Author, Margot Lee Shetterly opens up the lives of Mary Winston Jackson and Katherine Goble Johnson, in Chapters 9-18 of her extraordinary book, "Hidden Figures." Reading and learning about the likes of Ms. Jackson and Ms. Johnson in conjunction with Ms. Vaughn, is much like the learning that you, my fellow Book Club Members, have given to me over the past five years. Your endearing, selfless, and courageous lives will remain very much a part of the history of our grand nation and in some cases, our world!
To My Book Club Colleagues at AFRH and My Dear Friends...
When I think of each one of you, I remind myself of those intrinsic and wonderful qualities that you all have in common-patience, understanding, and generosity of spirit. At this unfortunate time in our world, oh, how you could teach so many so very much! I for one miss this learning every Wednesday, at our weekly Book Club Meetings...
For now, I am on to sharing with you my thoughts on Chapter's 9-18, of our current read, "Hidden Figures."
Author, Margot Lee Shetterly introduces Mary Winston Jackson with the same deliberate and profound qualities as she introduced Dorothy Vaughn. Mary graduated in 1938 with highest honors from Phenix High School. She followed the family tradition of enrolling in Hampton Institute, which had graduated her father, Frank Winston, her mother, Ella Scott Winston, and several of her ten older siblings. Mary Winston had a strong "analytical bent" and she completed two rigorous majors, in mathematics and physical science.
Mary Winston's family motto was "sharing and caring," and even in a community of active citizens, the Winstons distinguished themselves with their tireless service, religious devotion, and humanitarianism. These personal qualities served Mary well throughout her entire life. Prior to her marriage to Alabama native Levi Jackson, in 1944, Mary taught mathematics at a Negro high school in Maryland, cared for her ailing father, became a secretary, and bookkeeper, and "social director" at the King Street USO on the campus of Hampton Institute. In 1946, Mary and Levi welcomed their son, Levi Jr. She doted on her son, and with a full calendar of child care, family commitments, and volunteer activities, her life was full.
When son, Levi Jr. turned four years of age, Mary Jackson filed an application with the Civil Service. However, with Mary's abilities, Uncle Sam decided she would be of better use as an NACA computer than as a military secretary. So, after three months at Fort Monroe, Mary accepted an offer to work for Dorothy Vaughn.

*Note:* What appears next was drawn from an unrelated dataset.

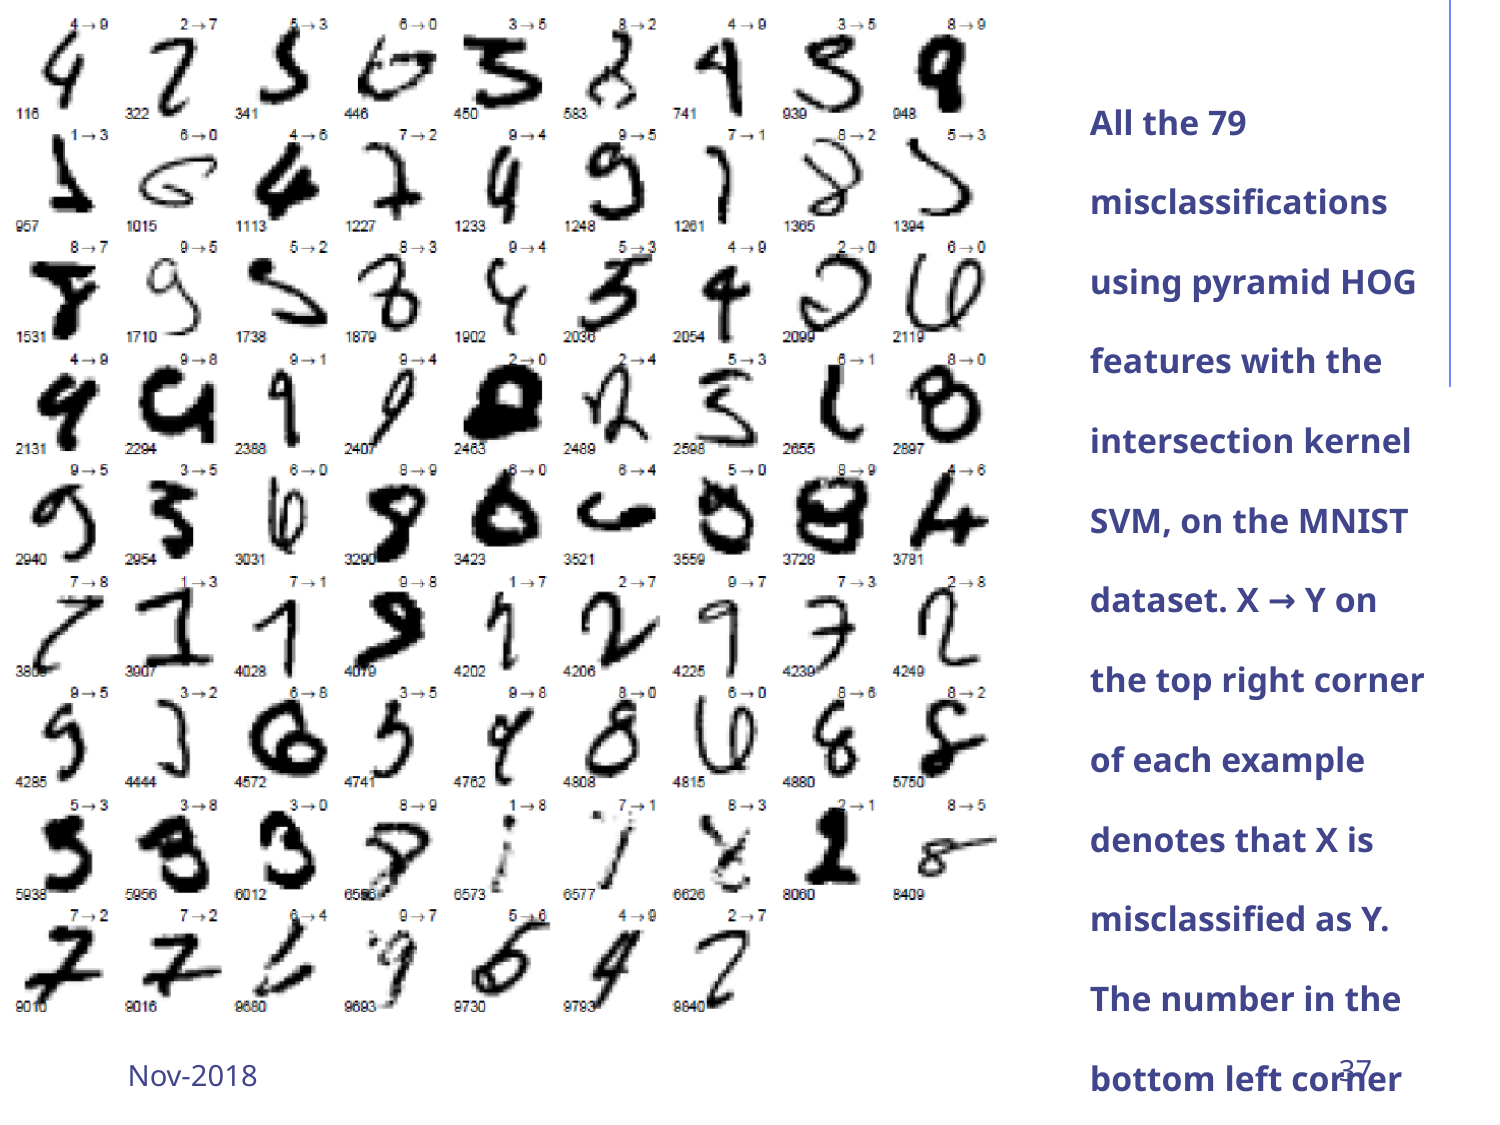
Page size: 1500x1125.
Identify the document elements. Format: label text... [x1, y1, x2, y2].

Dorothy Vaughn and Mary Jackson became steadfast friends. Yet, in the early 50's Mary met Kazimierz Czarnecki, "Kaz" to his friends, an aeronautical engineer that changed Mary's life for years to follow. She accepted a position working alongside Czarnecki. This work experience led Mary Jackson to becoming a "lifer" at Langley Research Center.
Author, Margot Lee Shetterly initially in the book, shared with her readers that she had the extraordinary experience of meeting with "Hidden Figure," Katherine Goble Johnson. At ninety-three years of age(at the time) with a memory sharper then her own, Katherine Goble Johnson recalled segregated buses, years of teaching and raising a family, and working out the trajectory for John Glen's spaceflight. Katherine, so much like Dorothy Vaughan and Mary Jackson had been raised not just to command equal treatment for herself but also to extend it to others. These qualities served her well for all the days of her life.
There is much to write about Katherine Goble Johnson; however, her true strength of character shone brightly when her beloved husband, James Francis Goble died on December 21,1956 from an inoperable brain tumor. Katherine and her three adolescent daughters said goodbye to the most important man in their lives. But Katherine would not yield to loss and chaos-she was indeed her father's daughter. Sharing her father's same intuitiveness and vision, Katherine drew strength from the knowledge that her husband's premature death was part of a way of things, however painful. As well, she learned from her father to see the hardships of life as a fate shared by everyone, and her good fortunes as unearned blessings. The "second act" of Katherine's life that began in January of 1957, is one for the world to take note of.
Literacy Pals, as we complete "Hidden Figures" in the coming week ahead, and prepare for our next book, "Nathaniel's Nutmeg," I welcome any words of wisdom that you feel so inclined to share.
ARMED FORCES RETIREMENT HOME VETERANS’ RESPONSES:
From Christine Baldwin (Librarian, AFRH): “I was constantly amazed at the strengths the women had. They went through so much more than caucasian American women! It's too bad we couldn't discuss this book in our group setting. We will show the movie once we resume opening up.”
From George Johnson (Radioman, US Navy-Retired): “A unique employment opportunity became available, it not only was available, it was available to Black Women with a background of education in mathematics. This was unique because of the climate of the time in racial relations and employment opportunities for Black citizens. This is a success story and I have to find the words to express this in a short synopsis.”